# 01 · Introduction to Nutritional Epidemiology

> **Learning objectives**
- Define epidemiology in the context of nutrition.
- Recognise challenges: confounding, measurement error, missingness.
- Load and inspect the FB2NEP synthetic cohort (N≈25k).
---

In [None]:
%run ../notebooks/_bootstrap.py
df.head()

In [None]:
# Ensure dataset exists (works in Colab and locally)
import os, subprocess, shlex
if not os.path.exists(PATH):
    print("Dataset missing — generating via scripts/generate_dataset.py ...")
    ret = subprocess.run(shlex.split("python scripts/generate_dataset.py"))
    if ret.returncode != 0:
        raise SystemExit("Generation failed. Check scripts/generate_dataset.py output.")
df = pd.read_csv(PATH)
df.head(3)

## First look

In [None]:
%run ../notebooks/_bootstrap.py
# now df is loaded; CSV_REL/REPO_ROOT/IN_COLAB are available
df.head()

In [None]:
df.describe(include='all', datetime_is_numeric=True)

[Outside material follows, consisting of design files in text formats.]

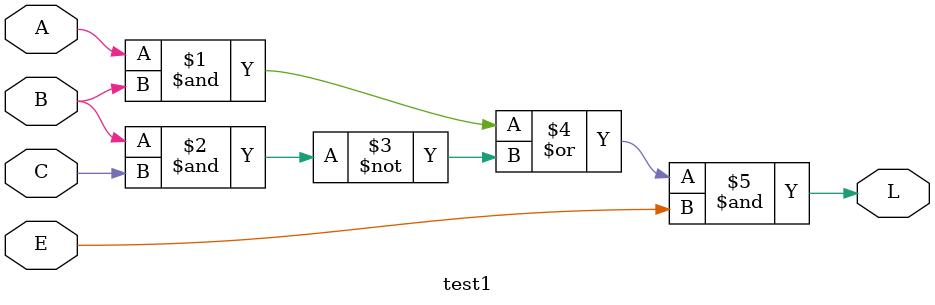
<source format=v>
module test1(A,B,C,E,L);
  input A,B,C,E;
  output L;
  assign L=((A&B)|( ~(B&C)))&E;
endmodule

</source>
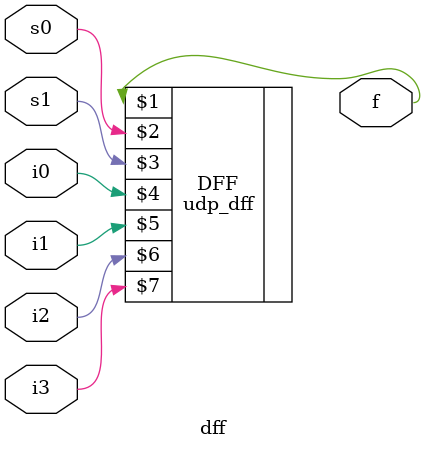
<source format=v>
`timescale 1ns / 1ps


module dff(f,s0,s1,i0,i1,i2,i3);
input s0,s1,i0,i1,i2,i3;
output f;
udp_dff DFF(f,s0,s1,i0,i1,i2,i3);
endmodule

</source>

### Measurement error (discussion)
- Self-reported diet vs biomarkers (e.g. fruit/veg vs plasma vitamin C).
- Day-to-day variation and systematic bias.

### # TODO · Quintiles of fruit/veg vs plasma vitamin C

In [None]:
# Compute mean vitamin C by quintiles of fruit_veg_g_d and assert monotonicity.
q = pd.qcut(df['fruit_veg_g_d'], 5, duplicates='drop')
res = df.groupby(q)['plasma_vitC_umol_L'].agg(['mean','std','count']).round(2)
# Expect monotone increase in mean vit C
assert res['mean'].is_monotonic_increasing, "Mean vit C should increase across fruit/veg quintiles"
res

### Checkpoint
- Note any odd ranges or surprising values you want to revisit later.